How to make plant-based meat cheap

There’s no single brilliant secret to making a mass-manufactured product cheaper. Instead, experts told me, it’s a matter of relentlessly making every element of the supply chain, the manufacturing process, and the distribution process work slightly better.

“A lot of issues today are really around scale,” Muth told me. When a company is big enough, it can make purchases at scale, get expensive equipment that’s only worthwhile if it’ll be used to make an enormous number of products, have distribution centers in lots of different parts of the world to minimize transportation costs, and negotiate better deals for its supplies. “As we scale up, our costs naturally go down,” Lee told me. That means there’s the potential for a virtuous cycle where lower costs recruit more consumers, who make further cost savings possible.

Plant-based meat started out small and is still only a fraction of the market share of animal meat, but as it gets bigger, more of these options open up. Beyond Meat has opened factories in more countries and inked deals with wholesaler clubs such as Costco to make its products available more cheaply. The company has a commitment to, by 2024, sell at least one product that’s at the same price — or cheaper — than animal meat.

Weston expected plant-based meat prices to keep falling. “It really just boils down to scale and optimization. Developing operational efficiency is something that takes years, and the animal ag industry has a multi-decade head start on this. As the quantity produced goes up, we’ll be able to drive up operational efficiencies,” he told me.
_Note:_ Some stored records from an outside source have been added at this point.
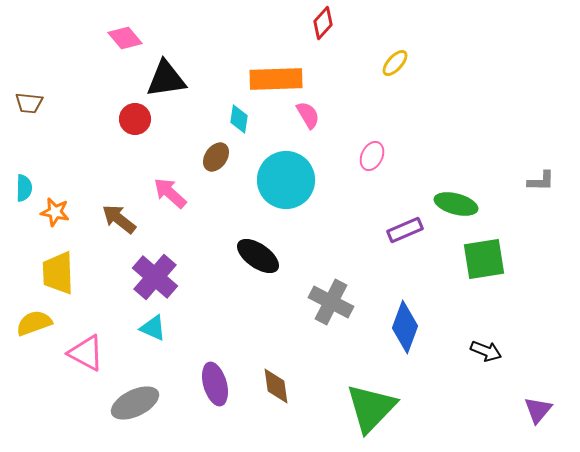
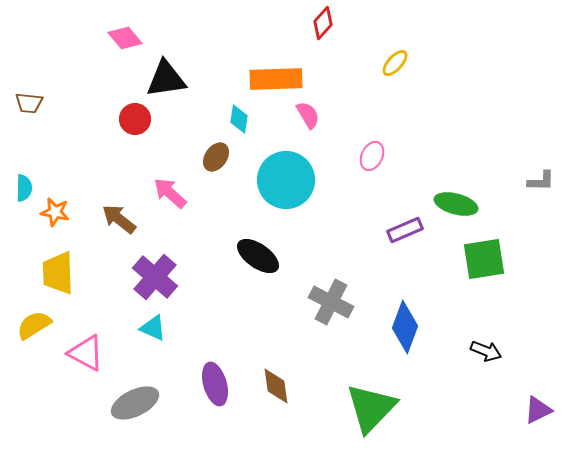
yellow semicircle: moved 2 px down; rotated 12 degrees counterclockwise
purple triangle: rotated 24 degrees clockwise
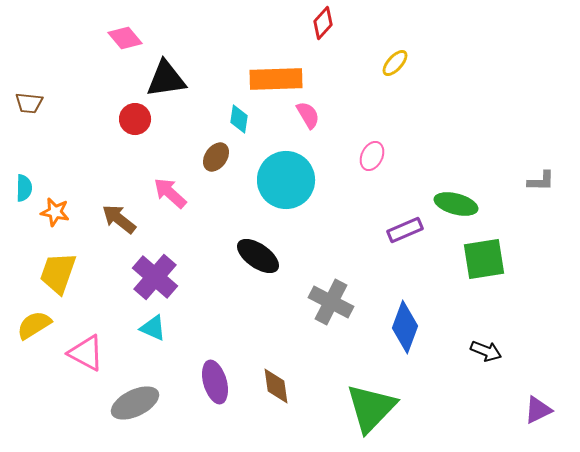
yellow trapezoid: rotated 21 degrees clockwise
purple ellipse: moved 2 px up
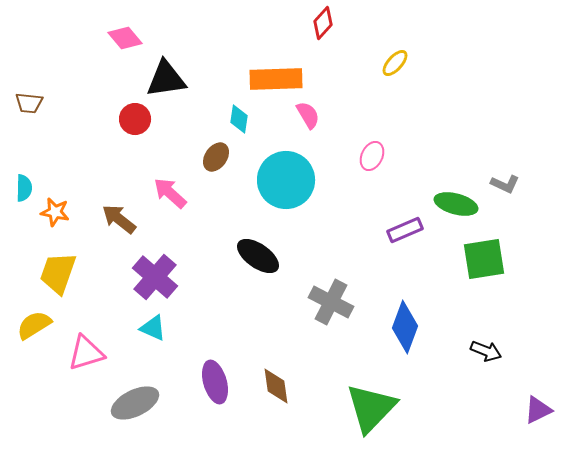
gray L-shape: moved 36 px left, 3 px down; rotated 24 degrees clockwise
pink triangle: rotated 45 degrees counterclockwise
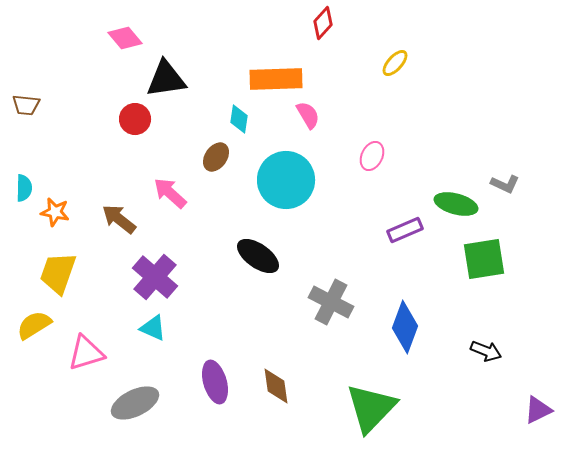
brown trapezoid: moved 3 px left, 2 px down
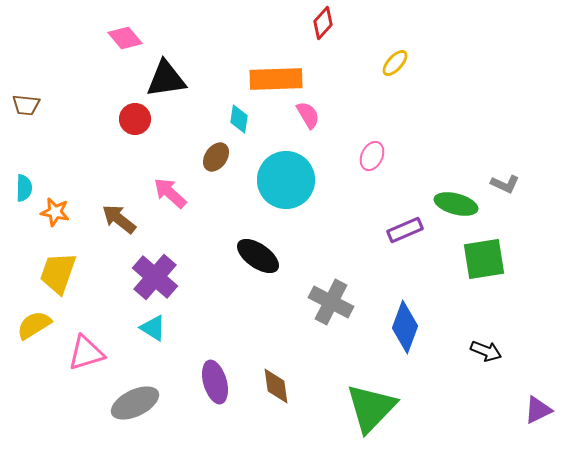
cyan triangle: rotated 8 degrees clockwise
Another key problem to solve is sourcing cheap protein. Animal agriculture mostly feeds animals corn, wheat, and soy — some of the cheapest crops out there — and plant-based foods that are made from corn, wheat, and soy are among the plant-based foods that are closest to the price of meat.

But the plant-based meat companies that have made the most headlines for their uncanny verisimilitude to meat — Beyond Meat and Impossible Foods — use novel proteins like mung beans and peas. Those are considerably more expensive, and getting them cheaper would be a critical step in getting plant-based products cheaper. (Another option would be abandoning these fancier proteins; plant-based foods in Europe and China largely use wheat and soy protein, and they’ve still gone over well with consumers.)

There is a reason for optimism. After only a few years of research and development, plant-based meat products are already within striking distance of animal ones. There is likely lots of low-hanging fruit in optimizing the supply chain and production process for these products because they’re so new. “The single most impactful intervention is R&D which is going to make these products better and cheaper,” Weston told me.

Investors seem interested in making sure that research happens. Beyond Meat’s stock price has swung wildly over the last year but is currently almost double what it was at its IPO last year. Impossible Foods, privately held, announced on Thursday that it had secured $200 million in new funding. And many existing meat companies are expanding their range of plant-based offerings.

Those investors and companies are betting that as plant-based meat gets better at competing with animal-based meat — on price, flavour, and availability — it will claim a bigger and bigger share of the global market for meat. If they’re right, it’d be a rare piece of good news in a dismal 2020.